Отступив, она с жадностью оглядела Мэл: не пострадала ли? Но то, что она увидела, было ей непонятно. Что это за золотые линии, въевшиеся в кожу ее дочери?…
– Я знаю о них, мама, – сказала та.
Амбесса дала знак своим генералам, и они покинули шатер.
– Они рассказали мне, – продолжила Мэл, когда никто больше не мог их услышать.
– Кто – они? – спросила Амбесса, хотя знала наверняка, о ком речь.
– Черная Роза. Дже, идя за слухами о тебе, связался с ними и в конце концов не смог выпутаться… Теперь я понимаю, от кого ты хотела защитить нас.
– Как ты сбежала от них? – спросила та, начиная догадываться о случившемся.
– Я не сбегала. Они отпустили меня, назвав своей сестрой, – произнесла Мэл, зная, что эти слова навсегда изменят ее жизнь. – Теперь я одна из них.
Амбесса смотрела на дочь, размышляя, какое решение теперь должна принять. Она полагала, Черная Роза намерена уничтожить Мэл, но вместо этого они сделали ее одной из них и разрешили вернуться к семье. Противник почти загнал Амбессу в угол, Пилтовер с его хваленым хекстэком оказался иссушенной гражданской войной ямой, на дне которой не осталось ни одного самородка… и теперь, когда она уже не знала, за что зацепиться, Черная Роза протянула ей руку. Какие силы открылись Мэл? Какие вершины ожидают их семью с таким могуществом? Будущее покажет.
Мать протянула руку к дочери, и та крепко сжала ее пальцы, взгляды женщин встретились.
– Ты готова вернуться домой? – спросила Амбесса.
Мэл знала, что значит вопрос: готова ли она бросить свой город и отправиться на войну, что их семья ведет с другими могущественными кланами Ноксуса? Трехглазые вороны Свейна, извечного соперника семьи Мидарда, уже прибыли в Пилтовер наблюдать за ними, Мэл заметила этих птиц, когда шла по улицам.
Если спасти Пилтовер означает навсегда покинуть его, то она это сделает. Сейчас она нужна своей семье намного сильнее, чем здесь, к тому же… Теперь Мэл не хотелось отсиживаться за золотыми стенами. Пора показать всему миру, на что она способна.
– Я готова.
Новые горизонты
Когда Хеймердингер уже стоял в капсуле и портал вот-вот должен был сработать, взгляд йордля упал на механическую гитару, которую он оставил у ящиков. За всю свою долгую жизнь он никогда не привязывался к вещам, но эта гитара была не просто вещью – она стала символом той счастливой и беззаботной жизни, которую он навсегда покидает.

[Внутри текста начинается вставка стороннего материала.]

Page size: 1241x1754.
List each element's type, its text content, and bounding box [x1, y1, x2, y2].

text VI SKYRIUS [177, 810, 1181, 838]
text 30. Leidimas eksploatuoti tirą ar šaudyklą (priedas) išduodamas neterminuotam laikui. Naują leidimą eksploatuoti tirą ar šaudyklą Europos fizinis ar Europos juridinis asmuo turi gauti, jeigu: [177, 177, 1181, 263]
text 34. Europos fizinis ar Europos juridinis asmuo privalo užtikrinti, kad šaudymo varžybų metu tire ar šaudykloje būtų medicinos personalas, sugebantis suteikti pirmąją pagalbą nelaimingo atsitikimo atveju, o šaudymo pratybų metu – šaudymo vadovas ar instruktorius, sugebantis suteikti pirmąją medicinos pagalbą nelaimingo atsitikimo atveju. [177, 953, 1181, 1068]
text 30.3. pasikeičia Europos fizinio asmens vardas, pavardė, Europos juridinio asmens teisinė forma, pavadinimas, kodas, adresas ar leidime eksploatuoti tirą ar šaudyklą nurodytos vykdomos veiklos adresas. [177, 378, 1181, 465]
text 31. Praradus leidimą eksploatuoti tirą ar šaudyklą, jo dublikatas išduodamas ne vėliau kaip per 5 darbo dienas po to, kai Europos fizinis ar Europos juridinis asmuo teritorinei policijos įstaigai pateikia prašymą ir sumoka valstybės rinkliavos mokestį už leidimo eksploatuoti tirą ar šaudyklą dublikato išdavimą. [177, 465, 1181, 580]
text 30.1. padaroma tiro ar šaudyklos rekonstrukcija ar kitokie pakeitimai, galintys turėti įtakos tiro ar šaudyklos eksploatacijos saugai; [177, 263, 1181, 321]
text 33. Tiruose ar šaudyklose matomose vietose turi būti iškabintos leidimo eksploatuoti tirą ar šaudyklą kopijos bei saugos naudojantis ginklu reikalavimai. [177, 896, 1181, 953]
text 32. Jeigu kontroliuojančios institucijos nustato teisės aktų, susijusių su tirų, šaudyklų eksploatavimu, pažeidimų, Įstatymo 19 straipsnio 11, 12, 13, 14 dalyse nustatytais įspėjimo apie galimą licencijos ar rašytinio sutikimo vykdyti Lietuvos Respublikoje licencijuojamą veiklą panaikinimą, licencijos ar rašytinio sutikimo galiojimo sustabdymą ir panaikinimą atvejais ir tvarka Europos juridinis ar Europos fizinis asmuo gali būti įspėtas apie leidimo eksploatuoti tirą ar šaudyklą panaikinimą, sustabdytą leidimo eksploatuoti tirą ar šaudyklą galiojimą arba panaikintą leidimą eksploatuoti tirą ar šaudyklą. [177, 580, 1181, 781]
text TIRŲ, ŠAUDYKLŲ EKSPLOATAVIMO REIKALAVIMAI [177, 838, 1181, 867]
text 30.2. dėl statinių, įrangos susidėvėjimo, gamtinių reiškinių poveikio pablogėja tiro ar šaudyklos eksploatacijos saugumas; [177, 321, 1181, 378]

Йордль протянул к ней свою маленькую руку, прощаясь, а уже в следующий миг портал засверкал так ярко, что их полевая лаборатория исчезла за светом. Когда же сияние померкло, они с Экко оказались в том же месте, но выглядело оно совсем иначе.
Хеймердингер, пошатываясь, вышел на площадку к рабочему столу, заваленном недоработанными деталями и чертежами, и Экко последовал за ним, борясь с нарастающей головной болью. Оба уселись на полу, спиной к друг другу, и сидели так, пока дурнота медленно отступала.
Похоже, их выкинуло в логово Джинкс. Жутковатые детские рисунки, развешанные повсюду цветные лампочки, игрушки, домик из одеял, детали механизмов, чертежи, куклы с перечеркнутыми глазами… Все это разительно отличалось от уютной и светлой мастерской Паудер, однако жилище психопатки Экко представлял себе по-другому. Это место скорее напоминало ее детскую в «Последней капле».
Прислушавшись, он отметил, что им сказочно повезло, потому что сейчас хозяйки тут нет.
Профессор, придя в себя, поднялся и его руки сами потянулись к чертежам и деталям на столе.
– Интересно, что делает эта Паудер? – произнес он, жадно вглядываясь в чертежи. Они были сделаны второпях, на полях пестрели помарки и закорючки, однако сама схема выглядела превосходно. – Это?… Рука?